Failing that, maybe they should give the Israelis a call.

Wednesday, September 2, 2009

Bill Maher, Ronald Dworkin, And The Real Health Care Debate

Bill Maher and Ronald Dworkin’s recent essays on Obamacare probably best illustrated where the real ideological positions are staked out: from the Left, Maher, whose main contention is that health care is a “service[/]institution[s] so vital to our nation” that it should be “exempt from market pressures” [http://www.huffingtonpost.com/bill-maher/new-rule-not-everything-i_b_244050.html], and from the Right, Dworkin, whose counter-contention is that the resulting system of public medicine would be about as efficient as the public school system
[http://online.wsj.com/article/SB10001424052970204683204574358281875211014.html].

Both are correct.
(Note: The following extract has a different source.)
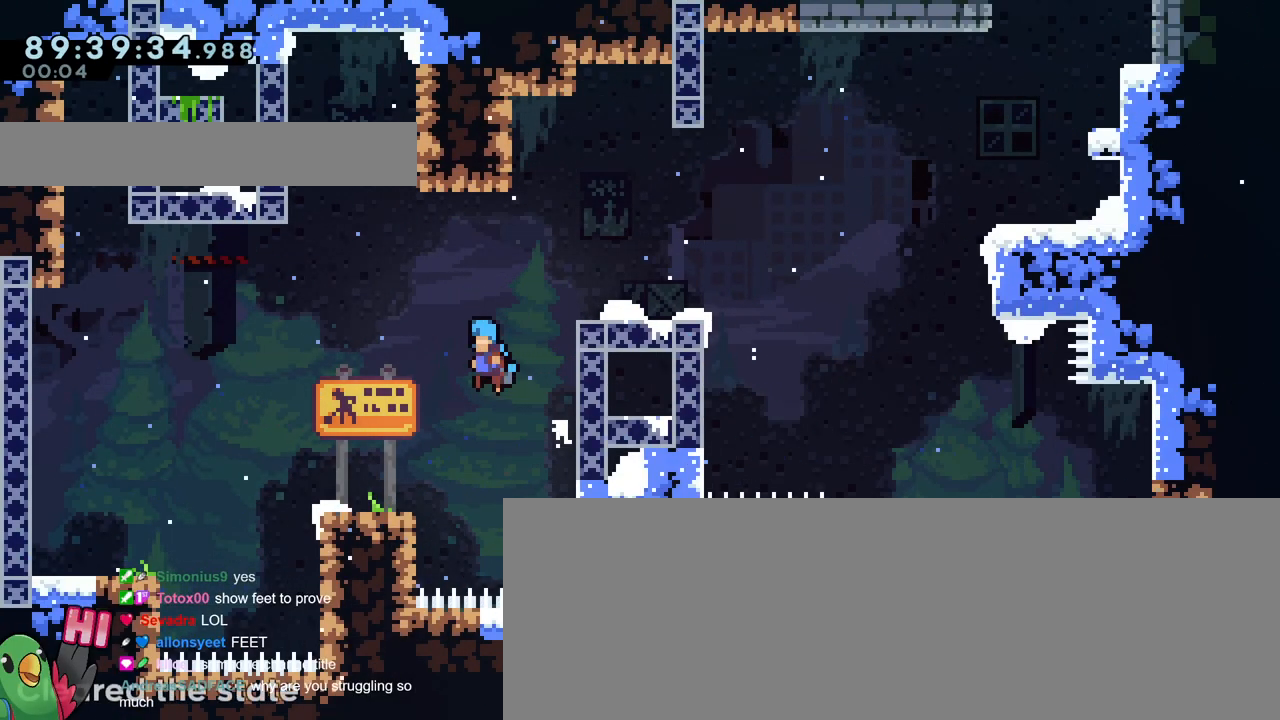
{"buttons": ["A", "B", "X", "Y"], "left_stick": "right", "right_stick": "center", "events": [[16, "left_stick", "center"], [83, "Y", "up"], [133, "A", "up"], [133, "right_stick", "center"], [200, "left_stick", "up"], [283, "A", "down"], [283, "B", "down"], [300, "X", "down"], [333, "Y", "down"], [433, "left_stick", "center"], [500, "left_stick", "right"]]}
And in this case, both are being equally hypocritical. To a certain point, each author’s respective thesis [at least, as I read them] serves to illustrate the point at which each one’s respective counterpart would be forced to think contradictory. {I’m sure they didn’t do this deliberately, but no matter.]

Maher’s point about removing the profit motive from health care exposes contradictions in the conservative arguments regarding lasseiz-faire, lessened governmental interference in personal affairs, and the concomitant “threat” of triage conducted by panels using progressive tenets as guidelines. Conservatives don’t want government interfering in their health care decisions? Sure; just ask Terri Schiavo or anyone with an unwanted pregnancy. Or, ask former Texas Gov. George W. Bush, who signed the 1999 Texas Futile Care Law, allowing health care workers to remove expensive life support for terminally ill patients if the patient or family is unable to pay the medical bills: a clear case of an economics-driven “death panel”.

Similarly, albeit from the opposite ideological direction, Dworkin’s public school analog is even more apt than he realizes, as it helps put the lie to the notion that health care, like the schools, will become a truly effectively administered public good if the profit motive is removed. Instead, it will be driven by various competing interest groups—particularly, unions—who will have a stake in ensuring the diversion of resources toward themselves and away from the people who need it: in the case of the schools, the children always come last; in the case of health care, the patients will. One system of “profiteering” will simply be replaced by another.

In the end, these two pundits clearly indicate that the health care imbroglio is really about anything but health care, per se; rather, it’s about how various pieces of the pie are to be distributed [or, re-distributed]. This is the main reason that, no matter how much effort Obama and the rest of the far left expends in “drag[ging] them to it” [Maher’s comment in another forum: http://www.youtube.com/watch?v=8lBgpI2S4I4], “it”—healthcare—will never become the moral issue the left wants it to become, namely with a moral gravitas comparable to the abolition and civil rights movements, when “dragging” was called for.

The health care “debate”, then, is just an old-fashioned feeding frenzy in…drag.